Key Ayurveda medicines for women’s joint health
Shatavari and Laksha are classic supportive combinations for women’s bone and hormonal health. शतावरी is nourishing and balancing, especially in women, while लाक्षा is traditionally used for bone healing and strengthening. Clinical evidence is also emerging: a recent randomised study found that standardised शतावरी extract reduced menopausal symptoms and bone resorption markers in postmenopausal women. That makes Shatavari हड्डी के स्वास्थ्य के लिए a meaningful phrase, not just a traditional one.
shallaki remains a valued anti-inflammatory herb for painful joints, while गुग्गुलु formulations are widely used for stiffness, degeneration, and joint repair.
For nervous system and joint nourishment, क्षीरबाला women joint care is especially useful because it supports weakened tissues and is used in both massage and बस्ती-आधारित प्रोटोकॉल.
NOTE: Consult a qualified Ayurveda physician before starting these medicines and consume them under their supervision.

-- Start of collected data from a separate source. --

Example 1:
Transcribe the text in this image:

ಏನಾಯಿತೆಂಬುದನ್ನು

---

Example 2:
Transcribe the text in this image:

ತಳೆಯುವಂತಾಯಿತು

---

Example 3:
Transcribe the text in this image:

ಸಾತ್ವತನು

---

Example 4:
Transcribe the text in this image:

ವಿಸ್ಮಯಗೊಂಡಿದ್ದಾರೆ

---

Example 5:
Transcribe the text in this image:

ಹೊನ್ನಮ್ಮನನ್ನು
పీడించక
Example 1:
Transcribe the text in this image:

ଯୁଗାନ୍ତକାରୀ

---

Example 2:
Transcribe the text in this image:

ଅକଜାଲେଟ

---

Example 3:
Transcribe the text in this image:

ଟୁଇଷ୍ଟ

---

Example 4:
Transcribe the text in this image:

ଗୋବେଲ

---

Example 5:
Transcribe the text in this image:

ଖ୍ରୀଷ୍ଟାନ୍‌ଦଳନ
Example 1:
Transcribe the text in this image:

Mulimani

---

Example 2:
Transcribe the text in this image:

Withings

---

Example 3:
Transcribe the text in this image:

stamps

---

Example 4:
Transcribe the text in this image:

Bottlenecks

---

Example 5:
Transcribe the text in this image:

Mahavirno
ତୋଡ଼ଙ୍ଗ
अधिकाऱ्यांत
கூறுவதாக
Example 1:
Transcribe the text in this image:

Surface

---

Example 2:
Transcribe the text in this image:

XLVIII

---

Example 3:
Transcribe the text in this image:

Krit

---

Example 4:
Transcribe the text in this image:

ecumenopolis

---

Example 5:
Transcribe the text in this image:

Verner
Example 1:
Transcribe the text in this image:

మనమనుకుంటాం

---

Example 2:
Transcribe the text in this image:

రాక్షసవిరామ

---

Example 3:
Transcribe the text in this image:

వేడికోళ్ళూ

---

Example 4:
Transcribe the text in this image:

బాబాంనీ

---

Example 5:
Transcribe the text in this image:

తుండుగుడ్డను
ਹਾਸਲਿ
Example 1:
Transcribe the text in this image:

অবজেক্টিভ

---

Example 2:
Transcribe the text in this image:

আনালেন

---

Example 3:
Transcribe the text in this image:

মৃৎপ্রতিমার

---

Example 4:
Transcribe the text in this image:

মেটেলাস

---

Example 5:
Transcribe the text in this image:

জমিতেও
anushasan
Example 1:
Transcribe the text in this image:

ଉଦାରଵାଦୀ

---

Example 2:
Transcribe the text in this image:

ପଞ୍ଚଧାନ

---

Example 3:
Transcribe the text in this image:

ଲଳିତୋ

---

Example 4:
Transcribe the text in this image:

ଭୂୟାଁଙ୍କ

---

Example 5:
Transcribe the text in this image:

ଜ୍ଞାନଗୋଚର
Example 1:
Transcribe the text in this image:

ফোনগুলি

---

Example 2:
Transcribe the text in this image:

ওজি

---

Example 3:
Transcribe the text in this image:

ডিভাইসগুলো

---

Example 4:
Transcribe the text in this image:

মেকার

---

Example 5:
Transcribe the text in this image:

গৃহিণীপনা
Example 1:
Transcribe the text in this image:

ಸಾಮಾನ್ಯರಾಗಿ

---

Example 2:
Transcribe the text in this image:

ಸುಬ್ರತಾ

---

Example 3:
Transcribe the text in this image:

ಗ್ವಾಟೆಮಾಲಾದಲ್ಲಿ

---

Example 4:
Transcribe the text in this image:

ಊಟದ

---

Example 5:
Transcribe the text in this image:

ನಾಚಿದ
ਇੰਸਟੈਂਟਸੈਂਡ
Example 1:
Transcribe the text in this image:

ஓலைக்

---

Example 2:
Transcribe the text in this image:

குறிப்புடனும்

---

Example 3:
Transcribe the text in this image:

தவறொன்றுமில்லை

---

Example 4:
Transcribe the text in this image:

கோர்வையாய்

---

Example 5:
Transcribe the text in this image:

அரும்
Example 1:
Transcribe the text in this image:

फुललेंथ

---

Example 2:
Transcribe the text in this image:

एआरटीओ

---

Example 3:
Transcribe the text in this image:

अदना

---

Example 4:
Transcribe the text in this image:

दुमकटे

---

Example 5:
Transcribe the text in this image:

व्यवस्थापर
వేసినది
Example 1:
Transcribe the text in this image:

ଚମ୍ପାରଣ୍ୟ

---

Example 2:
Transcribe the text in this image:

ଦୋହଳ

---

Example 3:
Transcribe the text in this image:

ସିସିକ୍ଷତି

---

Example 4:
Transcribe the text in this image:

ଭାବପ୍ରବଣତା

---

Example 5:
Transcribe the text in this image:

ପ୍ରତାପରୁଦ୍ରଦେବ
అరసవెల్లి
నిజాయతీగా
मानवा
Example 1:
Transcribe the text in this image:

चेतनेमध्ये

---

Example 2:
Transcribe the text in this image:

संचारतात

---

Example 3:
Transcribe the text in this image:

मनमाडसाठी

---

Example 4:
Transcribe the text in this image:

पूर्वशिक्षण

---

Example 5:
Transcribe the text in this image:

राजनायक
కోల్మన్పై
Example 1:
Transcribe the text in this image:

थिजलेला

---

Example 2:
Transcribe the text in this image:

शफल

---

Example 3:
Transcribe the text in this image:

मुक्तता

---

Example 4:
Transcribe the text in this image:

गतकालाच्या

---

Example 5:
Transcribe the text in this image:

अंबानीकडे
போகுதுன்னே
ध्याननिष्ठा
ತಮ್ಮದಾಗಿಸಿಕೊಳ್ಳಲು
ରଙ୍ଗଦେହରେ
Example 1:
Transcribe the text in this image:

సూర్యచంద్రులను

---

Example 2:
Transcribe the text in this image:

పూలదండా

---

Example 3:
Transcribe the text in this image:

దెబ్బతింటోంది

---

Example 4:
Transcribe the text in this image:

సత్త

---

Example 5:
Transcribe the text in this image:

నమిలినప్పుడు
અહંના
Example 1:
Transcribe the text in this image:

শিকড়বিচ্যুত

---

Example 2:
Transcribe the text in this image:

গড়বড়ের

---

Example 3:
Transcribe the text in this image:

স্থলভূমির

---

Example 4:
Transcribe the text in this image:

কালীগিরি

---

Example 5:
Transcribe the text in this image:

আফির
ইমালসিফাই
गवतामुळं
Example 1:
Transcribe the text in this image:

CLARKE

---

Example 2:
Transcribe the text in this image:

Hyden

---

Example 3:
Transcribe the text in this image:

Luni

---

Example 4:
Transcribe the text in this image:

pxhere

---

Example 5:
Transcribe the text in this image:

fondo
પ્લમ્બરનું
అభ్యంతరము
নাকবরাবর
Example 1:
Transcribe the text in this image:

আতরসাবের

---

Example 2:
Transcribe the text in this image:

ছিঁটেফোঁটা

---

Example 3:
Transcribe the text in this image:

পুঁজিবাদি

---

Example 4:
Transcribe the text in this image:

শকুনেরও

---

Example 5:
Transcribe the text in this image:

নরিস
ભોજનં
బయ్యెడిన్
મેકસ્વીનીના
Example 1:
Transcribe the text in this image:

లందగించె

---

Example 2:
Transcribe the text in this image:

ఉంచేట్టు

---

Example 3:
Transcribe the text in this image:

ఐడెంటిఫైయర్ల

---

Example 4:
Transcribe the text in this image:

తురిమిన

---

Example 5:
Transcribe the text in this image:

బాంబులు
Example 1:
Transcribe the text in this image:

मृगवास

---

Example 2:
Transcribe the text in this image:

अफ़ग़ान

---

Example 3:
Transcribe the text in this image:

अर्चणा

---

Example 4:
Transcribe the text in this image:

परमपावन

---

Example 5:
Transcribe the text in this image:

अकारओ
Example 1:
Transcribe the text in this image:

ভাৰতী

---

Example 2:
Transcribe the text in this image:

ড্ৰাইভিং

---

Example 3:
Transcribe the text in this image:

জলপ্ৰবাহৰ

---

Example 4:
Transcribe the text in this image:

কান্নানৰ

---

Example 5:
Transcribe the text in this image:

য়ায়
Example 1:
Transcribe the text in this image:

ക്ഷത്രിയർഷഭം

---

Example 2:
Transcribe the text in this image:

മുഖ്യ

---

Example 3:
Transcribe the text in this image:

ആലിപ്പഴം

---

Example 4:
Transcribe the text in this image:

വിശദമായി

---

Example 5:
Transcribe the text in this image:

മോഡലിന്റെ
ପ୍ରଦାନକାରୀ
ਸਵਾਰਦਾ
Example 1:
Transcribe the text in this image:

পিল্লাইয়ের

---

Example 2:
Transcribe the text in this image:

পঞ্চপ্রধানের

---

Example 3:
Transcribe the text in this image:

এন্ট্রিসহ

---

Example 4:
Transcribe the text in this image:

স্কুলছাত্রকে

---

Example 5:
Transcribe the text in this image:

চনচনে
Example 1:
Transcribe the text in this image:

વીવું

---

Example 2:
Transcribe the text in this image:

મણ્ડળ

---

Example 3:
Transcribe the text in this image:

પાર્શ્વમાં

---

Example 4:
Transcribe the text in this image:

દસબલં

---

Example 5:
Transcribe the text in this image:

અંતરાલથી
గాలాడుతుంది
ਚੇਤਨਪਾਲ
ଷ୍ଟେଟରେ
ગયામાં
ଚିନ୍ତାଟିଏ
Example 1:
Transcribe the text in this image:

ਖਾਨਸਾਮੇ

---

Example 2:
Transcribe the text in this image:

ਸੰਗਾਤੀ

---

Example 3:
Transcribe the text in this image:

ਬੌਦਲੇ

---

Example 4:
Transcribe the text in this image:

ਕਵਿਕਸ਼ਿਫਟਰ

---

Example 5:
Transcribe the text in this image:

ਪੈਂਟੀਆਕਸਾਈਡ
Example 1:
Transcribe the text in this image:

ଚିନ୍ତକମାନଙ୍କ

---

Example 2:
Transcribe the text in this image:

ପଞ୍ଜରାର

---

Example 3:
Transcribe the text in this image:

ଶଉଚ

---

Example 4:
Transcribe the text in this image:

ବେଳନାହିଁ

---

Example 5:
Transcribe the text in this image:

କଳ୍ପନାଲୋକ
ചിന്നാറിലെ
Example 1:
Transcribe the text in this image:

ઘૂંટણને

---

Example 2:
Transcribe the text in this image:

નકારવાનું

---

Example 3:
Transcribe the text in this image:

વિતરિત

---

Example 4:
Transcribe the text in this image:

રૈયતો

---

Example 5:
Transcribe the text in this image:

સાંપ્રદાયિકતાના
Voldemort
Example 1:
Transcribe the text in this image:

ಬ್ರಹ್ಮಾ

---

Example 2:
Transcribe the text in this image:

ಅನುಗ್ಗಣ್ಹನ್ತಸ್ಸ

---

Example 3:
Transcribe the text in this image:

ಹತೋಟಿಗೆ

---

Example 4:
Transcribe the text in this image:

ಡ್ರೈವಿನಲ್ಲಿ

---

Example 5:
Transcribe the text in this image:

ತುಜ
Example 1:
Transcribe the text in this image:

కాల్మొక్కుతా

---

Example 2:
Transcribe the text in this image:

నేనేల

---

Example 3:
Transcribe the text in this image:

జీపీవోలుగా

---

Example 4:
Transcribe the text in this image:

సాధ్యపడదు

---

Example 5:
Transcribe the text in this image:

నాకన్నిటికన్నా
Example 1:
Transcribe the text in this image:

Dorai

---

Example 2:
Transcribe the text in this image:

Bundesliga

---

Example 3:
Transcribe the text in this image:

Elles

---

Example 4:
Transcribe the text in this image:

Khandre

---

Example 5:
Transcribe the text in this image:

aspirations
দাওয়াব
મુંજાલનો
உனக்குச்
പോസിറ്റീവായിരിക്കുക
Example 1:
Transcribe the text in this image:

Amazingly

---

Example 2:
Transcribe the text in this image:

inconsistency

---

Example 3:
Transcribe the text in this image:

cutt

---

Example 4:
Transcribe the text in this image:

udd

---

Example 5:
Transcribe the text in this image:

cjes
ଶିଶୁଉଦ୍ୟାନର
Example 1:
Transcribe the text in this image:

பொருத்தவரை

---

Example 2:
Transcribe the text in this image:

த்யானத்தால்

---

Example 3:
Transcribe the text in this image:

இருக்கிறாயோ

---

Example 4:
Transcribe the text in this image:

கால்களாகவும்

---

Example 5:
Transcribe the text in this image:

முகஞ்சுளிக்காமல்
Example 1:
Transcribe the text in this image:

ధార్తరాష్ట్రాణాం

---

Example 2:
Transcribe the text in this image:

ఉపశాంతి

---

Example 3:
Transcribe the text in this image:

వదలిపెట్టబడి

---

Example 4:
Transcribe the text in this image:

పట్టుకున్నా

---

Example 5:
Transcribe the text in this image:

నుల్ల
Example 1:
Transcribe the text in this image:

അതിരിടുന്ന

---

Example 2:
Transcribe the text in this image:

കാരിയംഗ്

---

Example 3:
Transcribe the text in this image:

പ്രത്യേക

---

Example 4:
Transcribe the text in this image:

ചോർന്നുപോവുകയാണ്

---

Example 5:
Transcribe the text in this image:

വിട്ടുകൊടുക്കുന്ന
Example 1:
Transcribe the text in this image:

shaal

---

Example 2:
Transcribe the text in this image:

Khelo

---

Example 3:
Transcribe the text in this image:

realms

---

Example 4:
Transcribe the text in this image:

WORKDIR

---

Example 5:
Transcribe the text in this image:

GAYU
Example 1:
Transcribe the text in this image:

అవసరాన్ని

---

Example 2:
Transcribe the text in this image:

Panchakarma for women with joint conditions
For chronic joint pain, Panchakarma can be a powerful adjunct when it is individualised. Abhyanga (oil therapy) softens stiffness and supports circulation. Swedana (sudation) helps open the channels and reduce rigidity. Basti is especially important in Vata-dominant conditions because Vata is classically seated in the colon and musculoskeletal dryness often responds well to this route of therapy. Nasya may be added for upper-body stiffness, neck pain, and head-related complaints. In women with chronic musculoskeletal pain, the goal is not only detoxification but restoration of rhythm, lubrication, sleep, and tissue nourishment.